• EXERCISE DETAILS
Write out the records from their first line through the line containing "Unsere Einrichtungen", both included, reproducing each line without any change.

• LISTED RECORDS
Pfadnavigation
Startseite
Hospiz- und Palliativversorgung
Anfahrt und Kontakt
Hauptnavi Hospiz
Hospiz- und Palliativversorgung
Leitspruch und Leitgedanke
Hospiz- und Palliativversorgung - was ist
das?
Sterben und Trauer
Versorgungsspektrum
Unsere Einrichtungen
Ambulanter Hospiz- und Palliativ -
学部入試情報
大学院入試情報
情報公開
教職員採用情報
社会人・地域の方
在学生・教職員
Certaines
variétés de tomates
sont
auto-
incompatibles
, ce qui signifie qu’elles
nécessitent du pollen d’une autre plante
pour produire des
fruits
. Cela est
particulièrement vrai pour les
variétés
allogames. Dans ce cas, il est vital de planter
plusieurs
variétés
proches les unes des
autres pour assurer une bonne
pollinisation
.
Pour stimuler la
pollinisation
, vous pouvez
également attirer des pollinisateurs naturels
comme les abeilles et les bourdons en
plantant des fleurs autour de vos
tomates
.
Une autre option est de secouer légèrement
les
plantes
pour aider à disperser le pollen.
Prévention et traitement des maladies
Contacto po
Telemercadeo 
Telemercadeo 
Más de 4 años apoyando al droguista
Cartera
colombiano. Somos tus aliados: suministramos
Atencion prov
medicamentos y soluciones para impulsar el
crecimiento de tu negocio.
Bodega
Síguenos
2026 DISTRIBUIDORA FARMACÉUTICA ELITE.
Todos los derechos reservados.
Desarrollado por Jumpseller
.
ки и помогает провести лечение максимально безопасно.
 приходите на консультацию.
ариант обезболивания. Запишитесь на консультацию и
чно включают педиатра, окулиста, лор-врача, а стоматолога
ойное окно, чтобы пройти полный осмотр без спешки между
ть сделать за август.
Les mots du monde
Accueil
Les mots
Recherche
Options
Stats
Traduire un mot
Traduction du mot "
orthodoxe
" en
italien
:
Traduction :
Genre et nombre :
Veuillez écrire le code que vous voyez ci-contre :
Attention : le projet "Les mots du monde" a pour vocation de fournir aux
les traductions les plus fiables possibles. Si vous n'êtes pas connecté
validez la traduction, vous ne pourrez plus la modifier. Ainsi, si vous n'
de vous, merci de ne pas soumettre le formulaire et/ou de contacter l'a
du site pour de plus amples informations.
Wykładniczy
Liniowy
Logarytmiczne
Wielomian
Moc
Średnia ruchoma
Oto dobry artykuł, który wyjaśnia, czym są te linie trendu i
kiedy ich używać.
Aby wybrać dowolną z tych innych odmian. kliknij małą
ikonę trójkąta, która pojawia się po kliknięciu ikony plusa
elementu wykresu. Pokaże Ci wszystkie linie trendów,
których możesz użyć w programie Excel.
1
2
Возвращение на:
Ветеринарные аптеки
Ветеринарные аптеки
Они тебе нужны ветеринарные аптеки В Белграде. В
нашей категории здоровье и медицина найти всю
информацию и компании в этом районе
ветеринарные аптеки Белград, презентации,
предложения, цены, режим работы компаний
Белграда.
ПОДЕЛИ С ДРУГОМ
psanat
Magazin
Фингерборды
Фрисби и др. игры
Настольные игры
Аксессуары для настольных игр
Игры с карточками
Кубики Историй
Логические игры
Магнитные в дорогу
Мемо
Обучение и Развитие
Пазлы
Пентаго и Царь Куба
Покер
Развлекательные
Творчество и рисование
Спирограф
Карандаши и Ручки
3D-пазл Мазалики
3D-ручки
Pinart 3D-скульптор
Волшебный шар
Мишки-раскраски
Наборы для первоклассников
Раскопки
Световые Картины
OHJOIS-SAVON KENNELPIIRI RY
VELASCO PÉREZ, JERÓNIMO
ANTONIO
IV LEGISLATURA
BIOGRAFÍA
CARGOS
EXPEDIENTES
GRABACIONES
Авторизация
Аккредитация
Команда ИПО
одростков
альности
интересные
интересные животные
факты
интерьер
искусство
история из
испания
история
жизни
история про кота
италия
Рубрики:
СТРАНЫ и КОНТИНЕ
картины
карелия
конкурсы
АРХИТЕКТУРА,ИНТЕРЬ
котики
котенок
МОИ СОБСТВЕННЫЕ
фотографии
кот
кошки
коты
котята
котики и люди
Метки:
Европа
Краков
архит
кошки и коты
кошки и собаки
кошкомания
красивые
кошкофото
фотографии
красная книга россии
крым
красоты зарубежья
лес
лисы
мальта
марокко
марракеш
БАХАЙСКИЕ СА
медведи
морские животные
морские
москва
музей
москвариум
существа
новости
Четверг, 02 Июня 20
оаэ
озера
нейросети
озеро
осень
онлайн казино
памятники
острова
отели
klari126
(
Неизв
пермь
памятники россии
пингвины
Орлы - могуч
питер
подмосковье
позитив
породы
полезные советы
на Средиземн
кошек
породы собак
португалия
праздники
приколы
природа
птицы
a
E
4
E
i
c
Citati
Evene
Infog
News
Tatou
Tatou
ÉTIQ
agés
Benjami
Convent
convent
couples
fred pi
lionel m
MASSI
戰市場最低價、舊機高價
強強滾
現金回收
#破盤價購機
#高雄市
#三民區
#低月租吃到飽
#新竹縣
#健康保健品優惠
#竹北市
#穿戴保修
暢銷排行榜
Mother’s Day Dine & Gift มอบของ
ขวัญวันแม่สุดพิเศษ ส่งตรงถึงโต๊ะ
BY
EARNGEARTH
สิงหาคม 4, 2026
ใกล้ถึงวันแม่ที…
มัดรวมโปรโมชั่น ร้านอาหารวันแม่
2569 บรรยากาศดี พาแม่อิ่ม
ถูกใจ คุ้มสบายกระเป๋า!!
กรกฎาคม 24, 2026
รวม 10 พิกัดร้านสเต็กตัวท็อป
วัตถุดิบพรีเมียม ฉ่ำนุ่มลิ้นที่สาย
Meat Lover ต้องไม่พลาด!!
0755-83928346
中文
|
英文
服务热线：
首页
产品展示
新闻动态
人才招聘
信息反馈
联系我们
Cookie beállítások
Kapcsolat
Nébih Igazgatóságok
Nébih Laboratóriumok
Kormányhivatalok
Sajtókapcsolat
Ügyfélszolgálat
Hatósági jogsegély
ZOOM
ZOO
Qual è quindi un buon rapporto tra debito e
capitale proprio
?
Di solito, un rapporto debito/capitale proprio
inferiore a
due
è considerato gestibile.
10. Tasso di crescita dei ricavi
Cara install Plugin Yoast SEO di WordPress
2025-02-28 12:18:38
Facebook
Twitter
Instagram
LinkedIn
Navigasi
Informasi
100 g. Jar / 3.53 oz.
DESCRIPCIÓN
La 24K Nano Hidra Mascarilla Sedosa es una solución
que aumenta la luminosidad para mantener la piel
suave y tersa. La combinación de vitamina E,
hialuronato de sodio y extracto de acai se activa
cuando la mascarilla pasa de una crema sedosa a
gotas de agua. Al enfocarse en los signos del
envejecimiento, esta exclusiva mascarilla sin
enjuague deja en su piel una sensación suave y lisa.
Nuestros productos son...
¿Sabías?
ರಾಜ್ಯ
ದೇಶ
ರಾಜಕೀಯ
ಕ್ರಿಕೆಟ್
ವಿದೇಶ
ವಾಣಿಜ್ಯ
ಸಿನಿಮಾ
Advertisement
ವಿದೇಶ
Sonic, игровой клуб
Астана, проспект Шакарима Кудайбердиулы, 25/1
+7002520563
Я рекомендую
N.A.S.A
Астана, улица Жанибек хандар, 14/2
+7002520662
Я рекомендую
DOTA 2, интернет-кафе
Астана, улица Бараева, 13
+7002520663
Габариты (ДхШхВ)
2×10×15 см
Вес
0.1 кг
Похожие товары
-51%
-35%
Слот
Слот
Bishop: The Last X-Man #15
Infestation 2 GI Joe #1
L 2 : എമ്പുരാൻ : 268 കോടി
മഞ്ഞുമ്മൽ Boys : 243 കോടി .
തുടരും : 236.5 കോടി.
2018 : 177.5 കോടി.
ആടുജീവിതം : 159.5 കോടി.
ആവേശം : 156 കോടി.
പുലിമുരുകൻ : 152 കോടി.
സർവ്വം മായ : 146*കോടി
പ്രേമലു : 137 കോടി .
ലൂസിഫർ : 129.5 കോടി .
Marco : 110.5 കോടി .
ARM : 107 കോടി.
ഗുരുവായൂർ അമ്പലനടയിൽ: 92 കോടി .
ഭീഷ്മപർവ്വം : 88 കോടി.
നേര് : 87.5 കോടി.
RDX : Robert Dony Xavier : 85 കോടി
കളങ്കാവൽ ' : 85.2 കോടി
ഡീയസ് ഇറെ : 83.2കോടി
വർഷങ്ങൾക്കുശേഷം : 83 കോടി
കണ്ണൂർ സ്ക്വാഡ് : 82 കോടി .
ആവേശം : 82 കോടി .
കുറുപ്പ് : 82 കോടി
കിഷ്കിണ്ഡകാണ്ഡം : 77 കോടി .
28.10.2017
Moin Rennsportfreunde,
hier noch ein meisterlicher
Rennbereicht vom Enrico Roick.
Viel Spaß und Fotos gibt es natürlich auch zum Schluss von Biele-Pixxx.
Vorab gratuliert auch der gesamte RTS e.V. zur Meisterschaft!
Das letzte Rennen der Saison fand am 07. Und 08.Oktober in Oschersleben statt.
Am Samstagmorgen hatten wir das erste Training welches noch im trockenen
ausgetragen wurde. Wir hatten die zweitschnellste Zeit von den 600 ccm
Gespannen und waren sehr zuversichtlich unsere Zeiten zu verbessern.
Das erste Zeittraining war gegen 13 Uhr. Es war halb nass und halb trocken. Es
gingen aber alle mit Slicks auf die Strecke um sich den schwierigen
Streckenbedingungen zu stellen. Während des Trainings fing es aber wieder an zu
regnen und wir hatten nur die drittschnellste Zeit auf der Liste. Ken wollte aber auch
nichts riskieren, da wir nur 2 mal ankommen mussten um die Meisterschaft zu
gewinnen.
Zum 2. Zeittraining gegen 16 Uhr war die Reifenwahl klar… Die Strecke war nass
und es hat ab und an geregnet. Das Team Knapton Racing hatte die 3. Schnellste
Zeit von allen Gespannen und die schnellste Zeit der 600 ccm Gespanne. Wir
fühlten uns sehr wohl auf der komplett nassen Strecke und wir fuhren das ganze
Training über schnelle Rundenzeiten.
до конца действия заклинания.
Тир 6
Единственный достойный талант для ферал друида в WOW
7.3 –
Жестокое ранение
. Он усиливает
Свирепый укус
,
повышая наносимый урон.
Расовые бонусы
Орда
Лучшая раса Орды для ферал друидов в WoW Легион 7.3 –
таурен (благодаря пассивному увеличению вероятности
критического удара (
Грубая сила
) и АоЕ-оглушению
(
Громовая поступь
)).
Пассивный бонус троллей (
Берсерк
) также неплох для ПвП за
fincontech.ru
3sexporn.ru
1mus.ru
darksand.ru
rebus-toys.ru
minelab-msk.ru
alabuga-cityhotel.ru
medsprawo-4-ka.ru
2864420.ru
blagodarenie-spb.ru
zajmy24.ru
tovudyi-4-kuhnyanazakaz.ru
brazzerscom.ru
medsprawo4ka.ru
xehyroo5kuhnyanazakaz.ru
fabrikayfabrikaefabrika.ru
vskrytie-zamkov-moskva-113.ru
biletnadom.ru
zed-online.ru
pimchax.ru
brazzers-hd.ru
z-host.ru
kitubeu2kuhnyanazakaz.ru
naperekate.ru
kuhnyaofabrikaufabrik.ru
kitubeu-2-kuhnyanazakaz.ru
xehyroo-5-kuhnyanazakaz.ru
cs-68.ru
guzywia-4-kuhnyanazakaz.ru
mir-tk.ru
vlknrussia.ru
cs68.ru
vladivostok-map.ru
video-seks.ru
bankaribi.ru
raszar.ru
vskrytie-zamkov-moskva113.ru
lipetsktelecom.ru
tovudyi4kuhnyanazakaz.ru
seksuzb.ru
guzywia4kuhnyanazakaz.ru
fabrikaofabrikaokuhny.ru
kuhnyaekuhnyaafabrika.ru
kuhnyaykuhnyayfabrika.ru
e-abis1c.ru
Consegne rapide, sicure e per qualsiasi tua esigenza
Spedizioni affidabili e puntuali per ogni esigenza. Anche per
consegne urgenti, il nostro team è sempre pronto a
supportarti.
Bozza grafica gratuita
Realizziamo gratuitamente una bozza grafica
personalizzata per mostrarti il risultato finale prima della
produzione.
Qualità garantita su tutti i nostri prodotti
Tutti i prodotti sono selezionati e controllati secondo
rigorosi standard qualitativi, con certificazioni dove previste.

• ANSWER TO THIS PROBLEM
Pfadnavigation
Startseite
Hospiz- und Palliativversorgung
Anfahrt und Kontakt
Hauptnavi Hospiz
Hospiz- und Palliativversorgung
Leitspruch und Leitgedanke
Hospiz- und Palliativversorgung - was ist
das?
Sterben und Trauer
Versorgungsspektrum
Unsere Einrichtungen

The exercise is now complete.